-- start PROVIDED RECORDS --

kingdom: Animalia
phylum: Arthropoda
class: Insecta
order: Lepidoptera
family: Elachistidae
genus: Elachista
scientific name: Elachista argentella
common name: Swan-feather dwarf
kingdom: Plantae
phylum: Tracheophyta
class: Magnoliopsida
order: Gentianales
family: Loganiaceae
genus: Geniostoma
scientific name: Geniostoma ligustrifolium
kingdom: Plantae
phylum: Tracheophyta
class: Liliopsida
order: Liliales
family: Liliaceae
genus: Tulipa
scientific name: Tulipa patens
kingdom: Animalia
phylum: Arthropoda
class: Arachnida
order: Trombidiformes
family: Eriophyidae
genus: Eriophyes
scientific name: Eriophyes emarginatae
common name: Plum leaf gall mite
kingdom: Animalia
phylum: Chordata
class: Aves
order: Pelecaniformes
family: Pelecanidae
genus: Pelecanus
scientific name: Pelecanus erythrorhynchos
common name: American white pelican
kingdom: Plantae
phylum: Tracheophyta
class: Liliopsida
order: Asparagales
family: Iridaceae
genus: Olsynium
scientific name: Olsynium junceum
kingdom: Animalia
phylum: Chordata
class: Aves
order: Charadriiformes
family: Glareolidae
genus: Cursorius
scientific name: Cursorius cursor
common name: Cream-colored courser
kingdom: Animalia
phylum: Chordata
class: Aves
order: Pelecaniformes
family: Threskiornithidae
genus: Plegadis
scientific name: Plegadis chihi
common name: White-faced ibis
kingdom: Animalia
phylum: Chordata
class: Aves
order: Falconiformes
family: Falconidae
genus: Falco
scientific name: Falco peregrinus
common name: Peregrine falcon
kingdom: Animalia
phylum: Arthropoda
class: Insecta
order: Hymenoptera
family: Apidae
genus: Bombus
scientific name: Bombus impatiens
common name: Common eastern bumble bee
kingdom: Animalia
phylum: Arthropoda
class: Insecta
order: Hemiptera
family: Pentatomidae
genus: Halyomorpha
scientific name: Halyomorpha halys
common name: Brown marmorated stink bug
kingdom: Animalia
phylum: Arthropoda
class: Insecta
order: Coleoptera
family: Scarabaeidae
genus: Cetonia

-- end PROVIDED RECORDS --

WHAT IS ASKED: Please give back all of the material above, line for line, without changing anything.

TASK OUTPUT:
kingdom: Animalia
phylum: Arthropoda
class: Insecta
order: Lepidoptera
family: Elachistidae
genus: Elachista
scientific name: Elachista argentella
common name: Swan-feather dwarf
kingdom: Plantae
phylum: Tracheophyta
class: Magnoliopsida
order: Gentianales
family: Loganiaceae
genus: Geniostoma
scientific name: Geniostoma ligustrifolium
kingdom: Plantae
phylum: Tracheophyta
class: Liliopsida
order: Liliales
family: Liliaceae
genus: Tulipa
scientific name: Tulipa patens
kingdom: Animalia
phylum: Arthropoda
class: Arachnida
order: Trombidiformes
family: Eriophyidae
genus: Eriophyes
scientific name: Eriophyes emarginatae
common name: Plum leaf gall mite
kingdom: Animalia
phylum: Chordata
class: Aves
order: Pelecaniformes
family: Pelecanidae
genus: Pelecanus
scientific name: Pelecanus erythrorhynchos
common name: American white pelican
kingdom: Plantae
phylum: Tracheophyta
class: Liliopsida
order: Asparagales
family: Iridaceae
genus: Olsynium
scientific name: Olsynium junceum
kingdom: Animalia
phylum: Chordata
class: Aves
order: Charadriiformes
family: Glareolidae
genus: Cursorius
scientific name: Cursorius cursor
common name: Cream-colored courser
kingdom: Animalia
phylum: Chordata
class: Aves
order: Pelecaniformes
family: Threskiornithidae
genus: Plegadis
scientific name: Plegadis chihi
common name: White-faced ibis
kingdom: Animalia
phylum: Chordata
class: Aves
order: Falconiformes
family: Falconidae
genus: Falco
scientific name: Falco peregrinus
common name: Peregrine falcon
kingdom: Animalia
phylum: Arthropoda
class: Insecta
order: Hymenoptera
family: Apidae
genus: Bombus
scientific name: Bombus impatiens
common name: Common eastern bumble bee
kingdom: Animalia
phylum: Arthropoda
class: Insecta
order: Hemiptera
family: Pentatomidae
genus: Halyomorpha
scientific name: Halyomorpha halys
common name: Brown marmorated stink bug
kingdom: Animalia
phylum: Arthropoda
class: Insecta
order: Coleoptera
family: Scarabaeidae
genus: Cetonia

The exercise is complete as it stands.